Prior to considering the subject matter of this article, a brief explanation of the history of Ethiopian Codes and constitutional development is helpful because it focus attention to the key issues that I would like to raise. The Ethiopian legal system constitutes Constitution, international treaties, codified laws and statues, as a primary source of law. This essay however, limits its self with codified laws and primary legislation.

During the regime of Emperor Haile Sellasie, particularly between 1957 and 1965, a group of highly complex codes – civil code, Civil Procedure code, Penal Code, Criminal Procedure Code, Commercial Code and Maritime Code – were introduced which gives Ethiopia one of the most modern legal systems in the World. Before the introduction of these codes, Ethiopia operated with an informal mixture of legislative/executive and customary laws. Penal, Civil, Commercial and Maritime Codes were modeled on Continental European Law and the remaining two Procedure Codes were based on British-Indian Common Law Models. The introduction of these codes and Ethiopia’s herculean effort towards modernization was described as unique for its ‘eclecticism’ and categorized the country as ‘mixed legal system’.

This is because of two apparent reasons. On the one hand, unlike most African countries which retained at least some post-colonial parental ties, Ethiopia (which has never been colonized) makes voluntary reception of foreign law on the basis of what seems best, and on the other hand, the choice results model from two different legal systems. As stated in the prefaces to most codes, the purpose and goal of these codes was, one the one hand, to establish a perfect knowledge of the law by providing a clear, systematic, compact, complete and authoritative statement of the law and on the other hand, to develop its legal system towards modern states. As a result, the introduction of these set of modern codes marks the end of unwritten or customary scattered rules and the beginning of the modern legislative and regulatory framework of Ethiopia. Although some customary law has been included in civil code all other pre-code law dealing with matters provided for in the code has been expressly repealed.

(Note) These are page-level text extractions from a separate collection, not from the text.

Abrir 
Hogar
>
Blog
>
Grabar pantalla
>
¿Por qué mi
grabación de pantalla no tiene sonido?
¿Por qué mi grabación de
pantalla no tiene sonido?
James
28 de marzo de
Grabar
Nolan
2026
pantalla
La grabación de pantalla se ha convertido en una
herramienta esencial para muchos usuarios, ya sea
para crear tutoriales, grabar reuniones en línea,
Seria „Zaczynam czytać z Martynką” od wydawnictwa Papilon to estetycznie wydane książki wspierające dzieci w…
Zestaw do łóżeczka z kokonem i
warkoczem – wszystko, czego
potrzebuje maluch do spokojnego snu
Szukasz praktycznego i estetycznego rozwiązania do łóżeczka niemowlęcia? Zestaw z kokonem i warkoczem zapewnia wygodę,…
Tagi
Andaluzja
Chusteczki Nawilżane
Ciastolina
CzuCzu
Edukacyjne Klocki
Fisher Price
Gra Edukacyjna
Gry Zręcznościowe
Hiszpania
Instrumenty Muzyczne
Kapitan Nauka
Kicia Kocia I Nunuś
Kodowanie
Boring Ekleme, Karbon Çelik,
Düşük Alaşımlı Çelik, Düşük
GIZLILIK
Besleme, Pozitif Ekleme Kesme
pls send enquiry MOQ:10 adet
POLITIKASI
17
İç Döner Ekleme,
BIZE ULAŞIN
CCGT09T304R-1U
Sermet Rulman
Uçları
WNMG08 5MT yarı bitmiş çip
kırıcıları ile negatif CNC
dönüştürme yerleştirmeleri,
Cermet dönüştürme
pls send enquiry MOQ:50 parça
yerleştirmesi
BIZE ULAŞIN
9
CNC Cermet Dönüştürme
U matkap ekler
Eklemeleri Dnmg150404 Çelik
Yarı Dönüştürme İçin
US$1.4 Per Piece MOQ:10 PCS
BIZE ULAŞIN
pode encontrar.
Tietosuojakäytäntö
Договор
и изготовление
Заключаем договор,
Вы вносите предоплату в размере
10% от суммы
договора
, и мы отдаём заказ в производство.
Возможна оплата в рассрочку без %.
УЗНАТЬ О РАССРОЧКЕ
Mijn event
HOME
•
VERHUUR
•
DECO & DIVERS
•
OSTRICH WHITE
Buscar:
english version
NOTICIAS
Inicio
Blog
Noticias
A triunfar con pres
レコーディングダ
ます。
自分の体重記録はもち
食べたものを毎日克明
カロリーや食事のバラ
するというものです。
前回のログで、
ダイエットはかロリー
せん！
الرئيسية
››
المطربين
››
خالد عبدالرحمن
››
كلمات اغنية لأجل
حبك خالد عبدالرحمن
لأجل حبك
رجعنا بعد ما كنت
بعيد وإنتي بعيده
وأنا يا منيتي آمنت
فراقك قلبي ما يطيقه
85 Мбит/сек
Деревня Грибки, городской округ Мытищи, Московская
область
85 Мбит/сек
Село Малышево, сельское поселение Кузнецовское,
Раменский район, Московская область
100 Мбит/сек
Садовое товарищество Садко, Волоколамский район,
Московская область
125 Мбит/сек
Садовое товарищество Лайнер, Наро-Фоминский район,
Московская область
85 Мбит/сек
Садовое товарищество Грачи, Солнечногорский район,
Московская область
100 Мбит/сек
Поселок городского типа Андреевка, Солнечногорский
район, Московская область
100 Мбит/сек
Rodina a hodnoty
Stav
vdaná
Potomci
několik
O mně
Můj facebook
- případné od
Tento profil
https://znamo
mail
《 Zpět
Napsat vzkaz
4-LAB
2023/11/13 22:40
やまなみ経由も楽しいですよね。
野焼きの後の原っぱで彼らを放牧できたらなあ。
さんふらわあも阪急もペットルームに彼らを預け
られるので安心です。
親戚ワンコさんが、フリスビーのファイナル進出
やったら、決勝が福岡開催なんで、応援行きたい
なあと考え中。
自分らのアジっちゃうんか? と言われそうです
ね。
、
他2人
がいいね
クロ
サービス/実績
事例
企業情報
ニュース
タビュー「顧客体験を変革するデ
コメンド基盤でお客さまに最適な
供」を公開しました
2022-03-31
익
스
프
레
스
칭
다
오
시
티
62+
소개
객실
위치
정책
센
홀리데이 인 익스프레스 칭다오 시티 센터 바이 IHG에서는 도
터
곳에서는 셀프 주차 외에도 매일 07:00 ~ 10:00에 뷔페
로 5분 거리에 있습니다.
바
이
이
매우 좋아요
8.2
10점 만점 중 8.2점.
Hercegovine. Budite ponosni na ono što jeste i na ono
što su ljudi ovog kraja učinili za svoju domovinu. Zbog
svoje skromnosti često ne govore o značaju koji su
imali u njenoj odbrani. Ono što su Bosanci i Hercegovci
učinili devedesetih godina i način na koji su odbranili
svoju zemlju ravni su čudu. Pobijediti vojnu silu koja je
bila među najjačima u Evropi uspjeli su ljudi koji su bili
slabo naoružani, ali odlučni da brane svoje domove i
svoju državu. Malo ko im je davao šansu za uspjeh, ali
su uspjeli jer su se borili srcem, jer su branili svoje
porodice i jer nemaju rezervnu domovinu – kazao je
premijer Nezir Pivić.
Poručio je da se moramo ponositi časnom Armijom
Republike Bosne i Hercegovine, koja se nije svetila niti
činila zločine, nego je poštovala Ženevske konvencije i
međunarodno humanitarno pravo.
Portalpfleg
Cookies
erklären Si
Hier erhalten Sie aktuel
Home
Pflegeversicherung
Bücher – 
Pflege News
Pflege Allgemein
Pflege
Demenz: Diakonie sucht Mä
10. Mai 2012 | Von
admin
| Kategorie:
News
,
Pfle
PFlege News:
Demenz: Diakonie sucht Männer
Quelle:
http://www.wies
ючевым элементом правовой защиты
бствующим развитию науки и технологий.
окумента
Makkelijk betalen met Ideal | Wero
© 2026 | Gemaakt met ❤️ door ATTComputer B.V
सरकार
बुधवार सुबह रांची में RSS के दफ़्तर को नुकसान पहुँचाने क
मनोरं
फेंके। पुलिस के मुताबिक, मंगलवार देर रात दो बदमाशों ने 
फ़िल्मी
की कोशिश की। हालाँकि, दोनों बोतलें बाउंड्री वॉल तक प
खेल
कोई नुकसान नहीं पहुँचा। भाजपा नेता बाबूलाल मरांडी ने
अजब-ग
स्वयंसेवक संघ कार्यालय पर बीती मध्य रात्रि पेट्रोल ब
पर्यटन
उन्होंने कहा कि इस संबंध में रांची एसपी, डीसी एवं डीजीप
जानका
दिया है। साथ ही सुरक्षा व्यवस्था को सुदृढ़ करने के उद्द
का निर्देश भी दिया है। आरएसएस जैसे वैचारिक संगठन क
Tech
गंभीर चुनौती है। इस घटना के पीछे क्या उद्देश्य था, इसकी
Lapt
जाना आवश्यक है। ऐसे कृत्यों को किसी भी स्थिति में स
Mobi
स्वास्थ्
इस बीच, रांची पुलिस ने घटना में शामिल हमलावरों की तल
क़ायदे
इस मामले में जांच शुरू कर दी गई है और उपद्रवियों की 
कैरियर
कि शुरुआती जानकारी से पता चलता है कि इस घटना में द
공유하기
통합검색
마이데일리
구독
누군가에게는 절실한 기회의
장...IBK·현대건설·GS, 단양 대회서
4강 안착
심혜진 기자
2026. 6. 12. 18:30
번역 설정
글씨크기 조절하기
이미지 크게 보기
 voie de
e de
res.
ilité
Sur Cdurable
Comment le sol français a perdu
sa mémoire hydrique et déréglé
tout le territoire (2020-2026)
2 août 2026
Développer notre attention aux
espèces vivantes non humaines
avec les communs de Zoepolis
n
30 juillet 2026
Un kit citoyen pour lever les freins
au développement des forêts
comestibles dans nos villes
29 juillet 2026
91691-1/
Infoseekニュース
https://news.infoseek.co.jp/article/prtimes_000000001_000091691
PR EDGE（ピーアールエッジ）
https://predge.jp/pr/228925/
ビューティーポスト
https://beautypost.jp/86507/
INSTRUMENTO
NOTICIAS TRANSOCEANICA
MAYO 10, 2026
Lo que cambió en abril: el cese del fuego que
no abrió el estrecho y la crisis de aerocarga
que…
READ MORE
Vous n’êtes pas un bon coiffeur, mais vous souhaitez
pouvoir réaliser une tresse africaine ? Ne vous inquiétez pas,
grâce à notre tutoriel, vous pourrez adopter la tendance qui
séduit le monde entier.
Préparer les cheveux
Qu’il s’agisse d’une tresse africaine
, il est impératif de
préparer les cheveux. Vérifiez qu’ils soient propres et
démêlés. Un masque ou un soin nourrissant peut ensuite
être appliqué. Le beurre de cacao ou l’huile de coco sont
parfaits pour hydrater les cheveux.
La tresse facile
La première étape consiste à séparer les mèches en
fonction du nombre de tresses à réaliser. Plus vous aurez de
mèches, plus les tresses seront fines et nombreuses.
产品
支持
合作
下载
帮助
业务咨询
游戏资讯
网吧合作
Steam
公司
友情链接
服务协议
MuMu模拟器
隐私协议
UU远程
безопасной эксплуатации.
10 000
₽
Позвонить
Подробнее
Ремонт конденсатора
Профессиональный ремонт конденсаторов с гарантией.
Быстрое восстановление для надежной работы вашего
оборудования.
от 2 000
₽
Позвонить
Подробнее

Furthermore, Legal institutions necessary for the modern legal system including system of court was established before the introduction of these codes in 1942 in order to transform the system to modern legal system. Apart from the Penal code which was entirely replaced by the 2004 criminal code and some scattered amendments of Civil and Commercial Code, all these six codes govern most fields of current legal activity and remain to be in force as primary source of law.